Journal Title:Journal of Clinical Investigation
Journal Abbreviation:J Clin Invest
Volume:124
Number:2
Page Range:696-711
Date:3 February 2014
Keywords:Anxiety, Brain, Cognition Disorders, Cytoplasm, Genotype, Glutamine, Glutathione Transferase, Glycine, Green Fluorescent Proteins, HEK293 Cells, Hippocampus, Homeostasis, Interneurons, Memory, Nerve Net, Neuronal Plasticity, Oscillometry, Parvalbumins, Phenotype, Glycine Receptors, Synaptic Transmission, Animals, Mice
Abstract:The mechanisms that regulate the strength of synaptic transmission and intrinsic neuronal excitability are well characterized; however, the mechanisms that promote disease-causing neural network dysfunction are poorly defined.
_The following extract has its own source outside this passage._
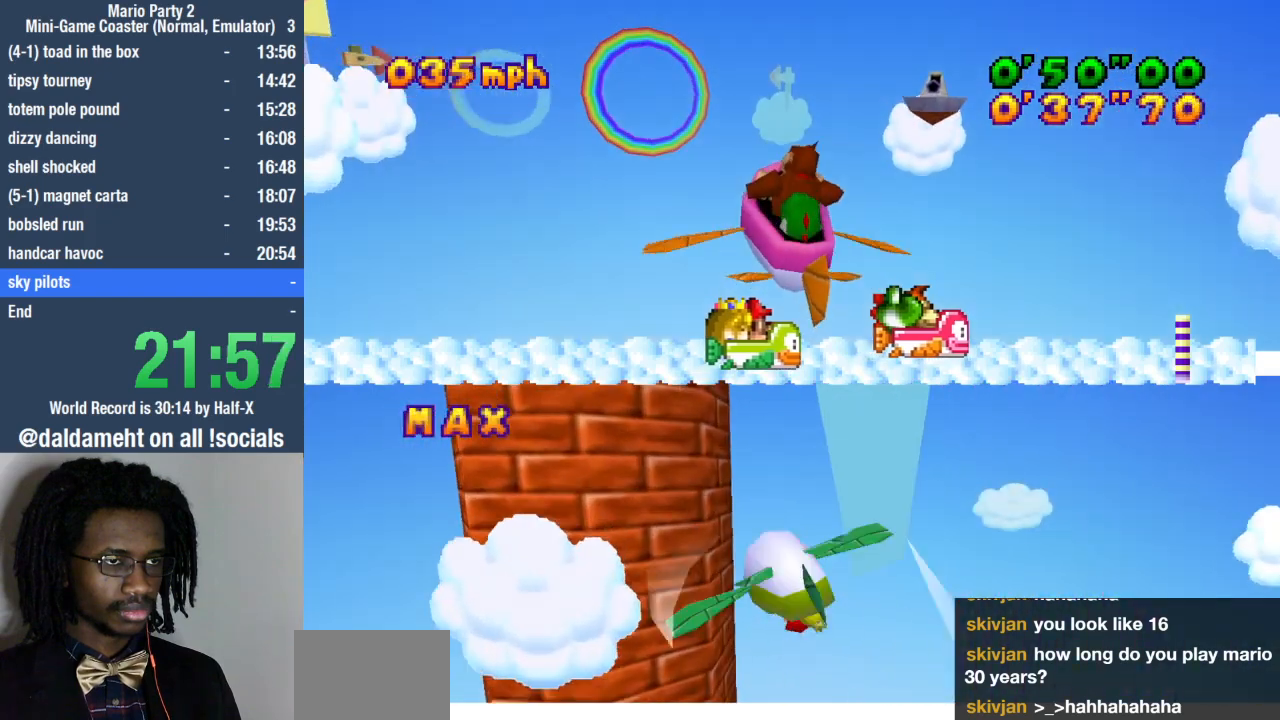
{"dt_ms": 500, "buttons": [], "left_stick": "left", "right_stick": "center", "events": [[133, "left_stick", "down"], [300, "left_stick", "down-left"], [433, "left_stick", "left"]]}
We generated mice with targeted neuron type-specific expression of a gain-of-function variant of the neurotransmitter receptor for glycine (GlyR) that is found in hippocampectomies from patients with temporal lobe epilepsy. In this mouse model, targeted expression of gain-of-function GlyR in terminals of glutamatergic cells or in parvalbumin-positive interneurons persistently altered neural network excitability. The increased network excitability associated with gain-of-function GlyR expression in glutamatergic neurons resulted in recurrent epileptiform discharge, which provoked cognitive dysfunction and memory deficits without affecting bidirectional synaptic plasticity. In contrast, decreased network excitability due to gain-of-function GlyR expression in parvalbumin-positive interneurons resulted in an anxiety phenotype, but did not affect cognitive performance or discriminative associative memory. Our animal model unveils neuron type-specific effects on cognition, formation of discriminative associative memory, and emotional behavior in vivo. Furthermore, our data identify a presynaptic disease-causing molecular mechanism that impairs homeostatic regulation of neural network excitability and triggers neuropsychiatric symptoms.
ISSN:0021-9738
Publisher:American Society for Clinical Investigation (U.S.A.)